Mark Handforth est basé aux États-Unis, et c’est peu de le dire. Non pas que son travail ait peu d’implication en dehors du territoire américain mais parce qu’il est une émanation de ce qu’est cette culture. Entre Pop et Minimalisme, ready-made et ouvrages urbains, voilà un syncrétisme bien de son temps. 

Le langage de Mark Handforth emprunte ses formes au legs authentiquement américain à l’histoire de l’art. C’est-à-dire à ce moment où les artistes new-yorkais inventaient un nouveau corpus d’images et de signes en dehors de l’influence européenne. Mark Handforth fait ainsi dialoguer Pop art et Minimalisme, mais aussi ready-made et ouvrages urbains. Des connexions inédites que l’artiste va explorer avec la désinvolture de l’héritier. Derrière sa posture, il y a effectivement l’ombre traînante des Rauschenberg, Warhol, Judd, Flavin et bien d’autres.

Une désinvolture qui sonne comme une véritable générosité de l’artiste. Dans le dialogue impromptu qu’il construit avec la généalogie de ses oeuvres, Mark Handforth ne manie pas la terre brûlée ou la table rase. Plutôt que de déconstruire, il «augmente» le potentiel des objets qu’il expose. Dans Lipstick Taxi, il «relit» Flavin en plaçant ses néons dans le contexte bruyant de la rue. Avec Black Heart, il déplace l’austérité des grandes formes plates d’un Serra ou d’un Andre pour leur adjoindre un sentimentalisme second degré.

Un peu de réalité dans les codes très normés du Minimalisme. Si les angles, les obliques, les lignes de force, l’équilibre des sculptures, les tensions entre oeuvres et espace d’exposition sont particulièrement soignés chez Mark Handforth, une part importante de ses intentions s’échappe du dogme pour gagner la salle de jeu. L’Entertainment pour être plus juste, puisque la parenté avec la culture populaire américaine est établie.

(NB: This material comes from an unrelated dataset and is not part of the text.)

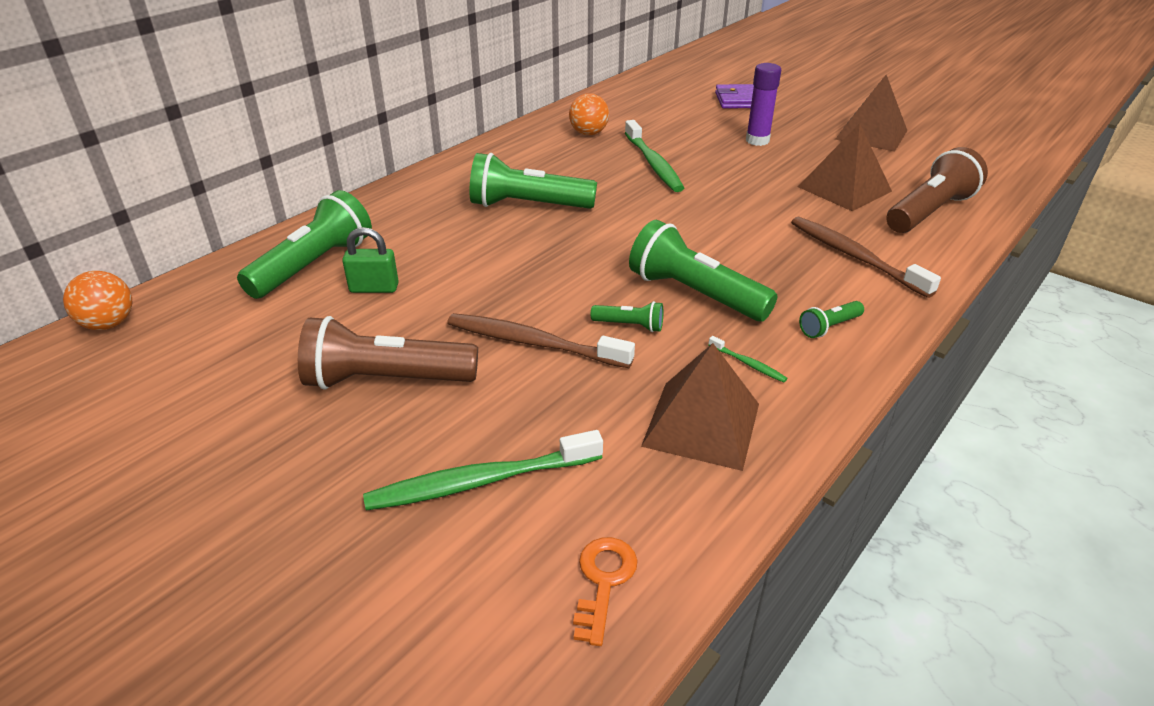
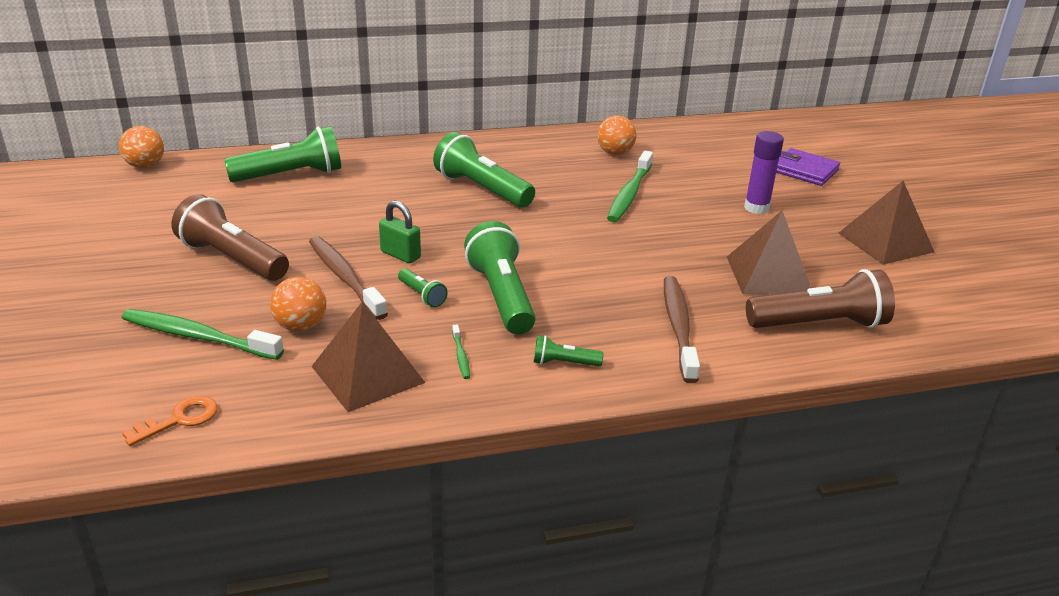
camera: 35 degrees right, 5 degrees down
green padlock [342,227,399,293] -> green padlock moved to [379,200,421,263]
none -> orange ball [270,277,326,332]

Du spectaculaire au service de la narration. Fidèle à sa démarche, même dans la narration les récits se croisent: c’est le cas notamment avec Man in the Moon où, littéralement, la mythologie de l’Homme sur la Lune voisine avec celle qui représente l’astre dans les contes enfantins. Se croisent ou jonglent avec les redondances, comme dans Weeping Hydrant où la borne incendie réalisée en bronze semble elle-même se noyer dans une mare.

Mark Handforth a beau déboulonner les icônes artistiques de la seconde moitié du XXe siècle, il n’en reste pas moins respectueux de leur apport pour la culture en général et américaine en particulier. En les traversant de toute part, en les jetant dans un contexte urbain ou fantastique, Mark Handforth les expose au spectacle, à la narration sans qu’elles aient à en souffrir.
L’histoire de l’art contemporain a définitivement de beaux restes, et Mark Handforth suffisamment de finesse pour nous le dire avec subtilité.

Mark Handforth
— Ribbon Dancer, 2008. Aluminium et peinture. 270 x 220 cm.
— Black Heart, 2008. Aluminium et peinture. 270 x 220 x 160 cm.
— Lipstick Taxi, 2008. Néon et étui plastique. 300 x 270 x 15 cm.
— Man in the Moon, 2008. Aluminium. 265 x 250 x 6 cm.
— Parking Meter, 2008. Parc-mètre et peinture. 191 x 90 x 45 cm.